At first she’d thought the figure was Daddy staring in at her from one of the windows in the sun parlor. She thought he was sneaking around the back of the house to spy on her to make sure she was being still and quiet. On second look, though, she’d realized it wasn’t Daddy at all. Daddy didn’t have such pale skin. Daddy didn’t have such beady eyes and such big cheek jowls. Daddy’s teeth were straight and white, not yellow and uneven and half rotting. She closed her eyes and tried not to scream. When she opened them again, the grotesque figure beckoned to her. This time, she did scream, and Daddy came in with the belt. Looking up from Daddy’s knees, she saw the pale, bald head turn away from the window, a hunched back lope off into the woods, barely feeling the pain of the leather against her bare skin.

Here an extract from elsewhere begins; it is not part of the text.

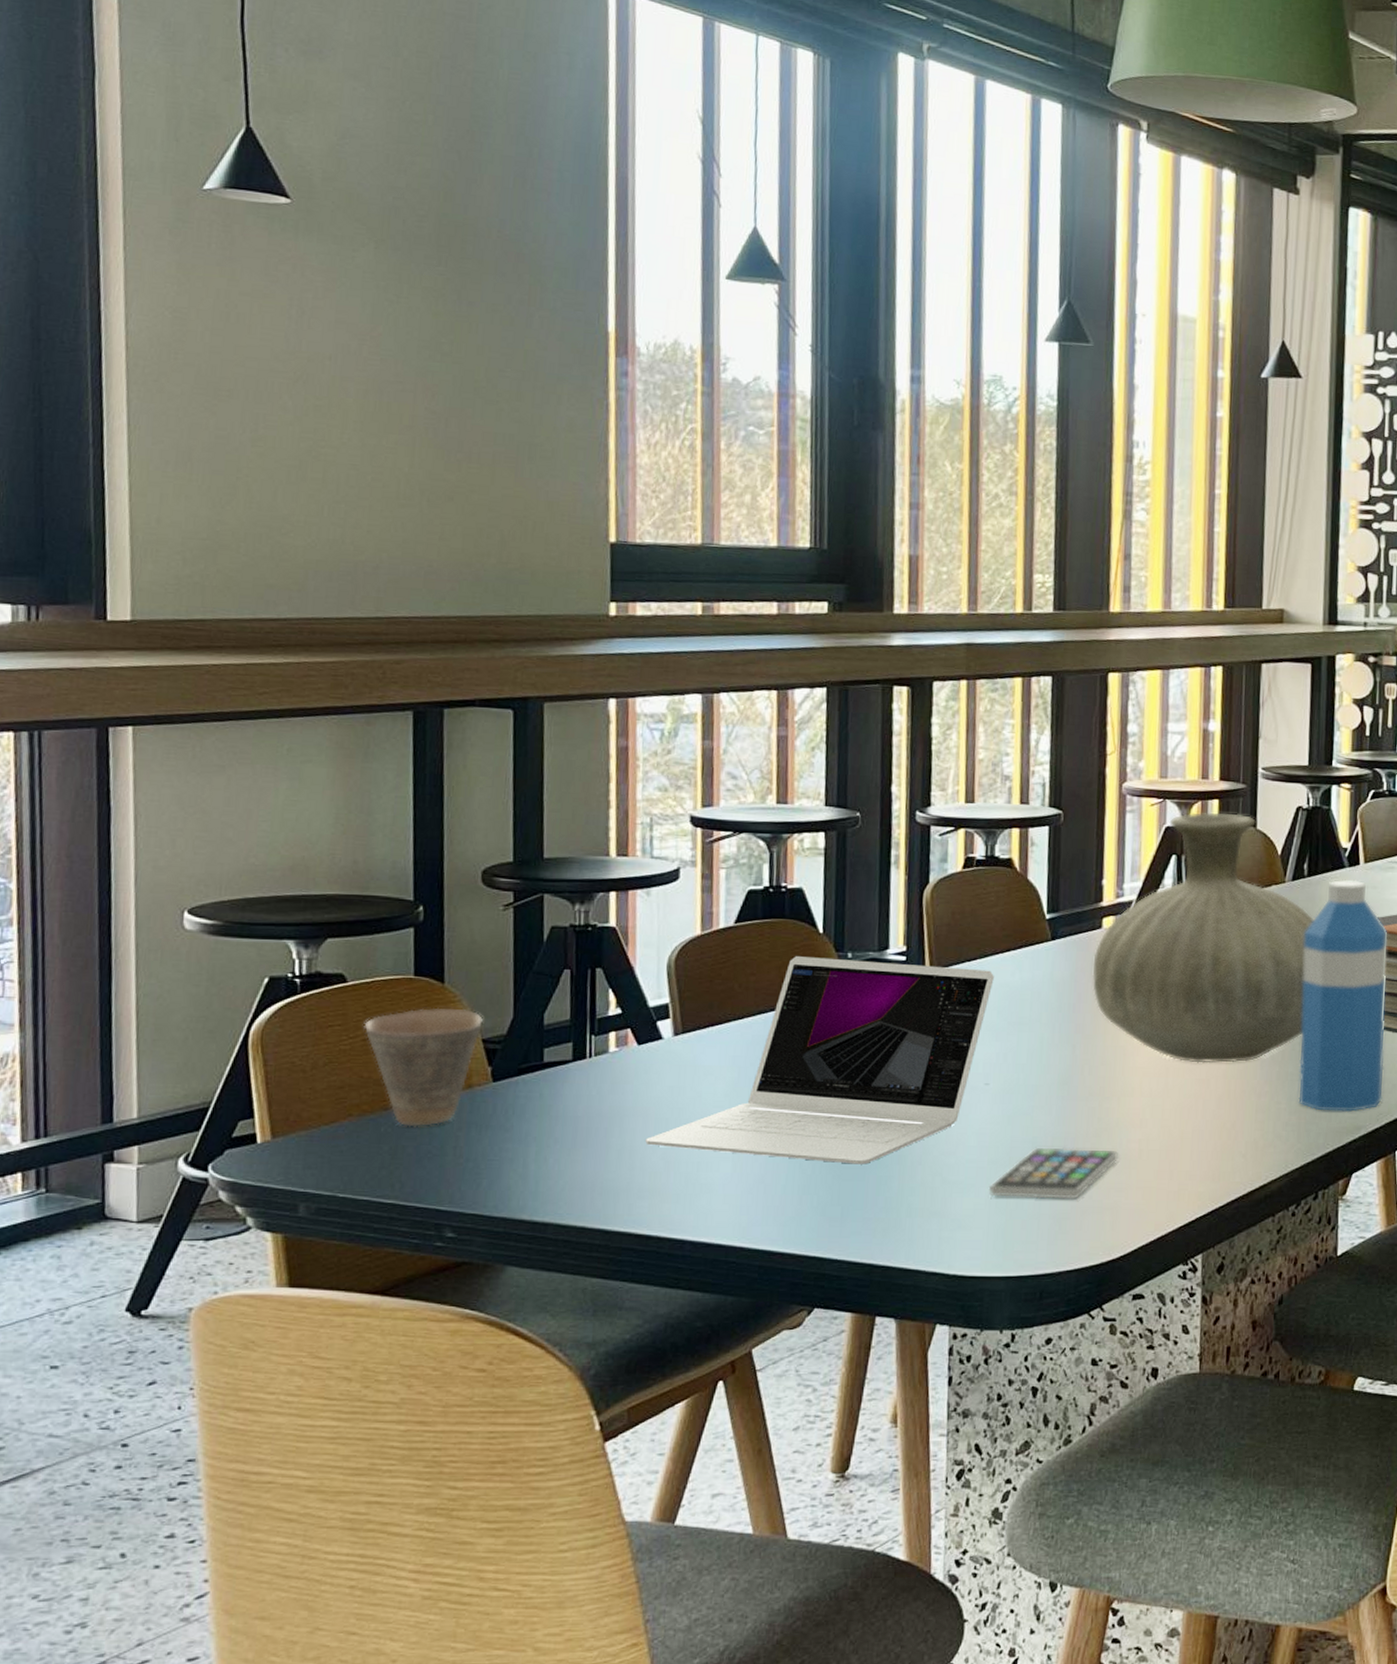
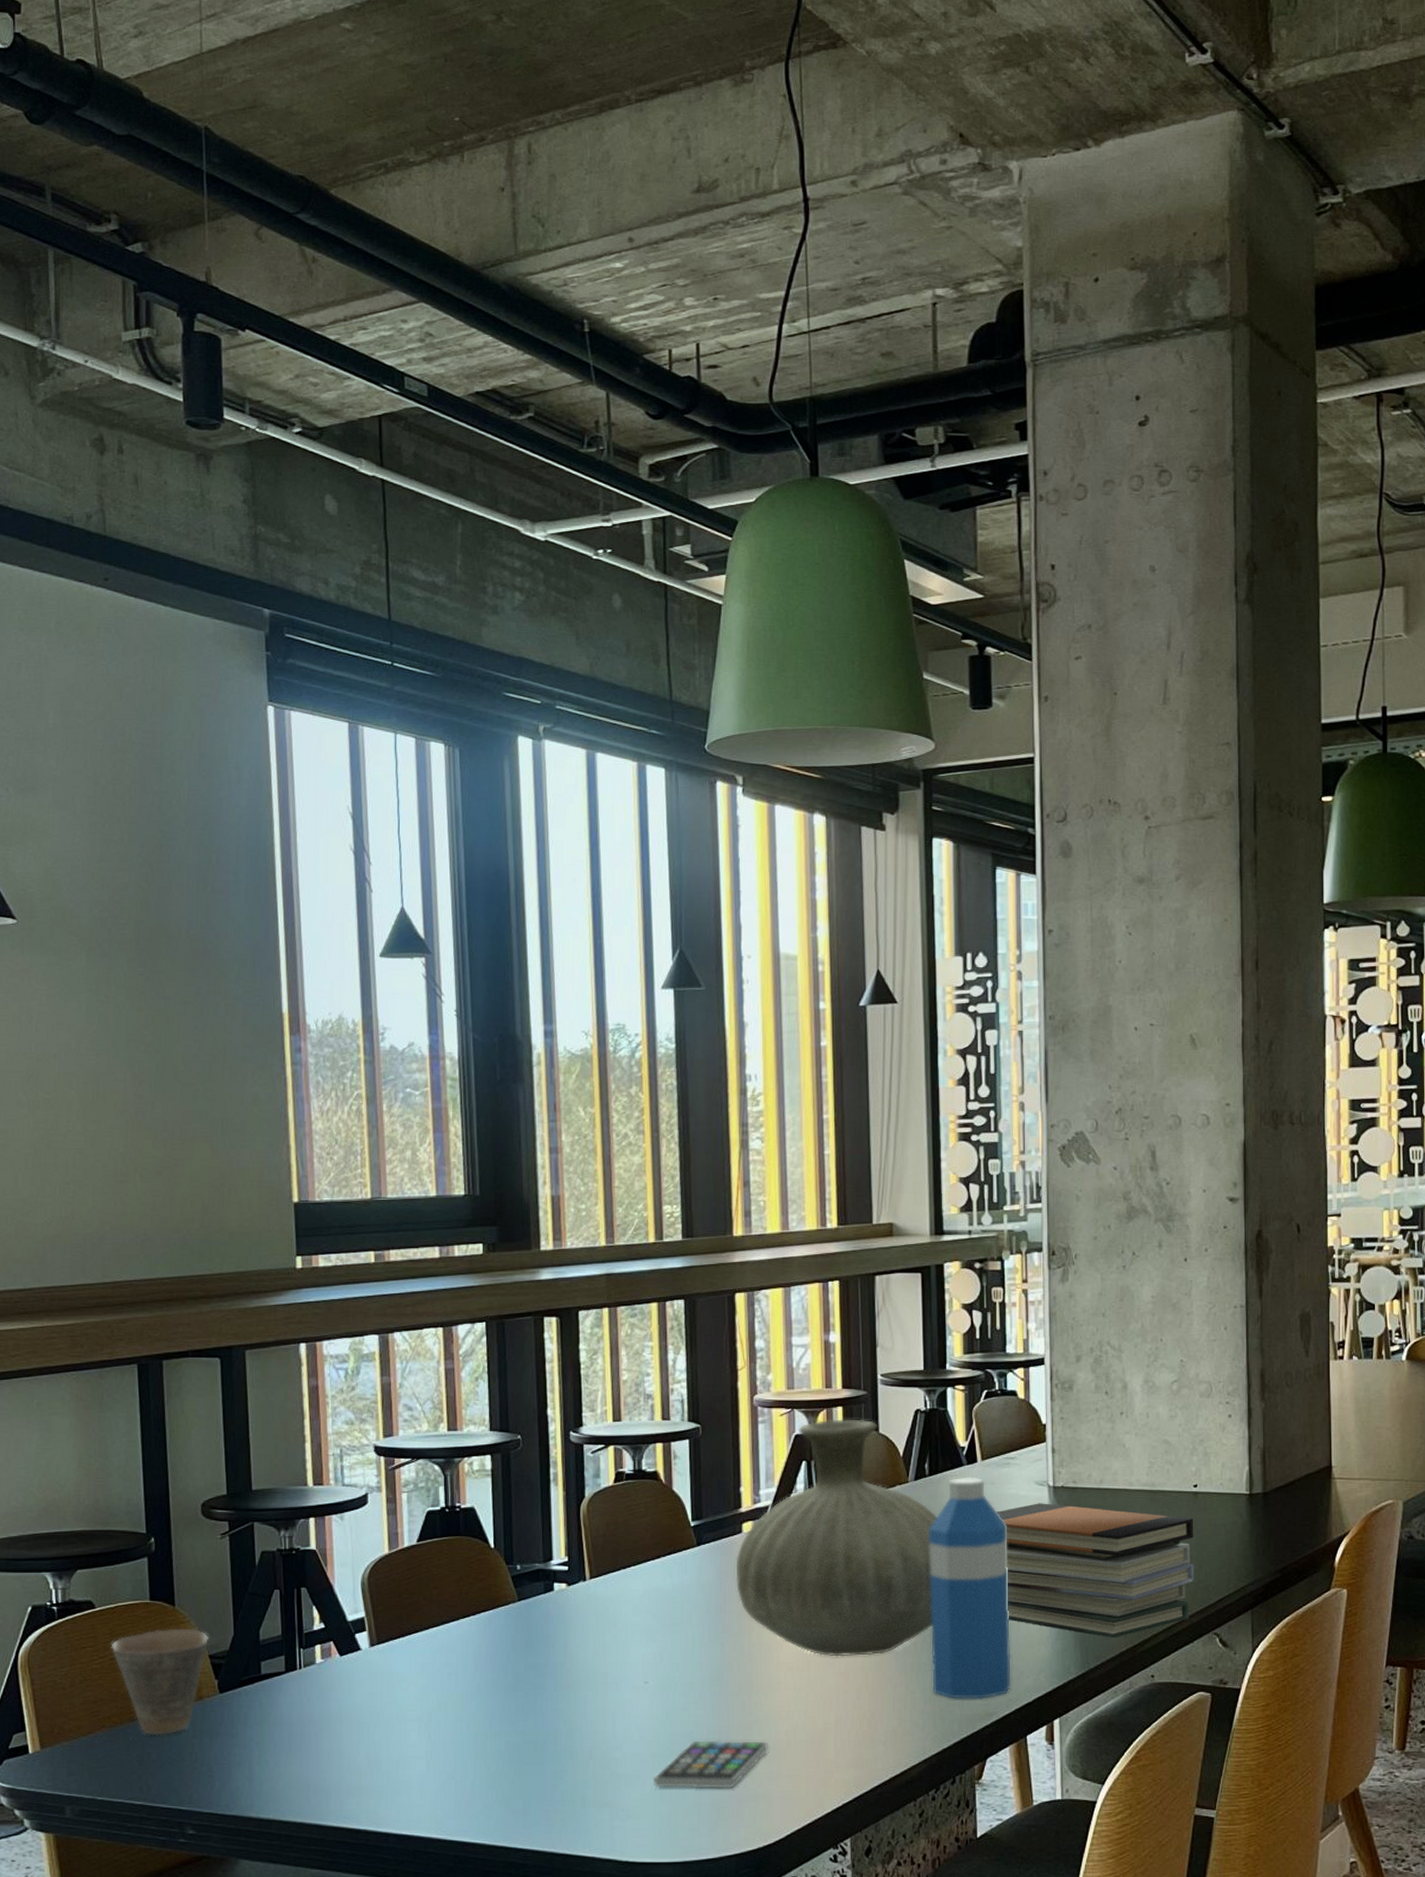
laptop: present [645,955,994,1164] -> none [351,1569,647,1760]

After that, he came all the time. His thick fingers would work their way around the outside of the window, trying to find a way to open it. She didn’t scream anymore, throwing the blankets over her head instead, and reminding herself that he couldn’t get her. Even if he did manage to break one of the windowpanes, the hole would be too small for him, and the window latch was too old and difficult to work. He wouldn’t be able to get it to work from the outside, wouldn’t be able to open the window to climb through it. Besides, he tapped and scratched at the window, but he never did actually try to break it, for some reason, and if she just ignored him, he’d often lope off in frustration.